- **Items from a data collection**:
----------
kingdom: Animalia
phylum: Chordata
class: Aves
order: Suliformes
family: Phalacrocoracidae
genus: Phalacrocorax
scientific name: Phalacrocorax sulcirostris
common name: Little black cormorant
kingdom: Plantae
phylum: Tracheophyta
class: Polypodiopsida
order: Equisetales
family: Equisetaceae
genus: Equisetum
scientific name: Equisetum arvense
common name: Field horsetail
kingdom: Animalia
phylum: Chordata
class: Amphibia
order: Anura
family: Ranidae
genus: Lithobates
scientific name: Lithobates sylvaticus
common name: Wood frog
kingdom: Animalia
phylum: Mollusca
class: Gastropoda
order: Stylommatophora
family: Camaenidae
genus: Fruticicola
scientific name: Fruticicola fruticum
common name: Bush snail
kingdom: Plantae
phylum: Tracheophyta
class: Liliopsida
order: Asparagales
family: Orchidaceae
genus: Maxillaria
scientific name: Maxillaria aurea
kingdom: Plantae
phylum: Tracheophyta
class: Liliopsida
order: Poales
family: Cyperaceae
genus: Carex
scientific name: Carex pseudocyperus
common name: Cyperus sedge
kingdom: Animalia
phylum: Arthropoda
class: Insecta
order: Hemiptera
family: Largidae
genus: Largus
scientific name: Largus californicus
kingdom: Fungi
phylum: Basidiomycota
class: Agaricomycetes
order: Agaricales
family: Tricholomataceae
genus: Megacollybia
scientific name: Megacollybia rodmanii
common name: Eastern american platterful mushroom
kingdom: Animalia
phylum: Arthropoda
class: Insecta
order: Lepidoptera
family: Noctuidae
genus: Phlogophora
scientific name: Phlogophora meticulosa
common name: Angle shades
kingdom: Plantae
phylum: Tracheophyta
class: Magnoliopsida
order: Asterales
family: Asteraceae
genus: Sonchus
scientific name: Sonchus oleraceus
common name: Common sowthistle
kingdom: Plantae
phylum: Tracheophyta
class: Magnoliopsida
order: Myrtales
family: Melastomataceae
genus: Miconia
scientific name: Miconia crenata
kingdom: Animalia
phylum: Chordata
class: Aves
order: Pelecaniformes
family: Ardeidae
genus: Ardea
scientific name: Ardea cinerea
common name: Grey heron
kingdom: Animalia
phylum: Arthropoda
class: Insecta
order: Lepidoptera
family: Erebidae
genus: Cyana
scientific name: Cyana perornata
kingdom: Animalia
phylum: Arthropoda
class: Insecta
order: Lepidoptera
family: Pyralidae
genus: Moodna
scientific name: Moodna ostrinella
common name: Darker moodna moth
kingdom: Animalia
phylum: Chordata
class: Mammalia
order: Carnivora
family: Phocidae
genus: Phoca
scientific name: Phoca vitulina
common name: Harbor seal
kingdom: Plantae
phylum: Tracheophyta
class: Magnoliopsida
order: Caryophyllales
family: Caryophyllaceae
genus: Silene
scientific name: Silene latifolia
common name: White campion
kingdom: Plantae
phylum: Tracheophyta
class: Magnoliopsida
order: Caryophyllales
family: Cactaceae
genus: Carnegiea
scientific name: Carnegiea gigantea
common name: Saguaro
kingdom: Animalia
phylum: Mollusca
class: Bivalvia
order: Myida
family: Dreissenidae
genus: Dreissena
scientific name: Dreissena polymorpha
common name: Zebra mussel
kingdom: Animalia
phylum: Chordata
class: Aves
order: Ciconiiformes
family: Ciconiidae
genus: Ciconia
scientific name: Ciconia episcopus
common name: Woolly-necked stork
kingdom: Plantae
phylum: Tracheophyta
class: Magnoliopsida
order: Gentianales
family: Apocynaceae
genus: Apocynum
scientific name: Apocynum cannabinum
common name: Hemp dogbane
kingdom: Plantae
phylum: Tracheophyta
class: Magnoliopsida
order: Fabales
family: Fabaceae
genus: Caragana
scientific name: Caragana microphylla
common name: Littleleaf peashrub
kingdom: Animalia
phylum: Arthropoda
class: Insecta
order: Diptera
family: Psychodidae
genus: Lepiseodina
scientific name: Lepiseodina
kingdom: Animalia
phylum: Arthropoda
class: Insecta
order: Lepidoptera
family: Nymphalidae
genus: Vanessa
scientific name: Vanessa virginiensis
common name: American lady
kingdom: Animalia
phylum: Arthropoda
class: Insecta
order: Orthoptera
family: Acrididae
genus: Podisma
----------
- **Objective**: Could you output every line from all of the items as one numbered list, leaving out any blank lines?

- **The result**:
1. kingdom: Animalia
2. phylum: Chordata
3. class: Aves
4. order: Suliformes
5. family: Phalacrocoracidae
6. genus: Phalacrocorax
7. scientific name: Phalacrocorax sulcirostris
8. common name: Little black cormorant
9. kingdom: Plantae
10. phylum: Tracheophyta
11. class: Polypodiopsida
12. order: Equisetales
13. family: Equisetaceae
14. genus: Equisetum
15. scientific name: Equisetum arvense
16. common name: Field horsetail
17. kingdom: Animalia
18. phylum: Chordata
19. class: Amphibia
20. order: Anura
21. family: Ranidae
22. genus: Lithobates
23. scientific name: Lithobates sylvaticus
24. common name: Wood frog
25. kingdom: Animalia
26. phylum: Mollusca
27. class: Gastropoda
28. order: Stylommatophora
29. family: Camaenidae
30. genus: Fruticicola
31. scientific name: Fruticicola fruticum
32. common name: Bush snail
33. kingdom: Plantae
34. phylum: Tracheophyta
35. class: Liliopsida
36. order: Asparagales
37. family: Orchidaceae
38. genus: Maxillaria
39. scientific name: Maxillaria aurea
40. kingdom: Plantae
41. phylum: Tracheophyta
42. class: Liliopsida
43. order: Poales
44. family: Cyperaceae
45. genus: Carex
46. scientific name: Carex pseudocyperus
47. common name: Cyperus sedge
48. kingdom: Animalia
49. phylum: Arthropoda
50. class: Insecta
51. order: Hemiptera
52. family: Largidae
53. genus: Largus
54. scientific name: Largus californicus
55. kingdom: Fungi
56. phylum: Basidiomycota
57. class: Agaricomycetes
58. order: Agaricales
59. family: Tricholomataceae
60. genus: Megacollybia
61. scientific name: Megacollybia rodmanii
62. common name: Eastern american platterful mushroom
63. kingdom: Animalia
64. phylum: Arthropoda
65. class: Insecta
66. order: Lepidoptera
67. family: Noctuidae
68. genus: Phlogophora
69. scientific name: Phlogophora meticulosa
70. common name: Angle shades
71. kingdom: Plantae
72. phylum: Tracheophyta
73. class: Magnoliopsida
74. order: Asterales
75. family: Asteraceae
76. genus: Sonchus
77. scientific name: Sonchus oleraceus
78. common name: Common sowthistle
79. kingdom: Plantae
80. phylum: Tracheophyta
81. class: Magnoliopsida
82. order: Myrtales
83. family: Melastomataceae
84. genus: Miconia
85. scientific name: Miconia crenata
86. kingdom: Animalia
87. phylum: Chordata
88. class: Aves
89. order: Pelecaniformes
90. family: Ardeidae
91. genus: Ardea
92. scientific name: Ardea cinerea
93. common name: Grey heron
94. kingdom: Animalia
95. phylum: Arthropoda
96. class: Insecta
97. order: Lepidoptera
98. family: Erebidae
99. genus: Cyana
100. scientific name: Cyana perornata
101. kingdom: Animalia
102. phylum: Arthropoda
103. class: Insecta
104. order: Lepidoptera
105. family: Pyralidae
106. genus: Moodna
107. scientific name: Moodna ostrinella
108. common name: Darker moodna moth
109. kingdom: Animalia
110. phylum: Chordata
111. class: Mammalia
112. order: Carnivora
113. family: Phocidae
114. genus: Phoca
115. scientific name: Phoca vitulina
116. common name: Harbor seal
117. kingdom: Plantae
118. phylum: Tracheophyta
119. class: Magnoliopsida
120. order: Caryophyllales
121. family: Caryophyllaceae
122. genus: Silene
123. scientific name: Silene latifolia
124. common name: White campion
125. kingdom: Plantae
126. phylum: Tracheophyta
127. class: Magnoliopsida
128. order: Caryophyllales
129. family: Cactaceae
130. genus: Carnegiea
131. scientific name: Carnegiea gigantea
132. common name: Saguaro
133. kingdom: Animalia
134. phylum: Mollusca
135. class: Bivalvia
136. order: Myida
137. family: Dreissenidae
138. genus: Dreissena
139. scientific name: Dreissena polymorpha
140. common name: Zebra mussel
141. kingdom: Animalia
142. phylum: Chordata
143. class: Aves
144. order: Ciconiiformes
145. family: Ciconiidae
146. genus: Ciconia
147. scientific name: Ciconia episcopus
148. common name: Woolly-necked stork
149. kingdom: Plantae
150. phylum: Tracheophyta
151. class: Magnoliopsida
152. order: Gentianales
153. family: Apocynaceae
154. genus: Apocynum
155. scientific name: Apocynum cannabinum
156. common name: Hemp dogbane
157. kingdom: Plantae
158. phylum: Tracheophyta
159. class: Magnoliopsida
160. order: Fabales
161. family: Fabaceae
162. genus: Caragana
163. scientific name: Caragana microphylla
164. common name: Littleleaf peashrub
165. kingdom: Animalia
166. phylum: Arthropoda
167. class: Insecta
168. order: Diptera
169. family: Psychodidae
170. genus: Lepiseodina
171. scientific name: Lepiseodina
172. kingdom: Animalia
173. phylum: Arthropoda
174. class: Insecta
175. order: Lepidoptera
176. family: Nymphalidae
177. genus: Vanessa
178. scientific name: Vanessa virginiensis
179. common name: American lady
180. kingdom: Animalia
181. phylum: Arthropoda
182. class: Insecta
183. order: Orthoptera
184. family: Acrididae
185. genus: Podisma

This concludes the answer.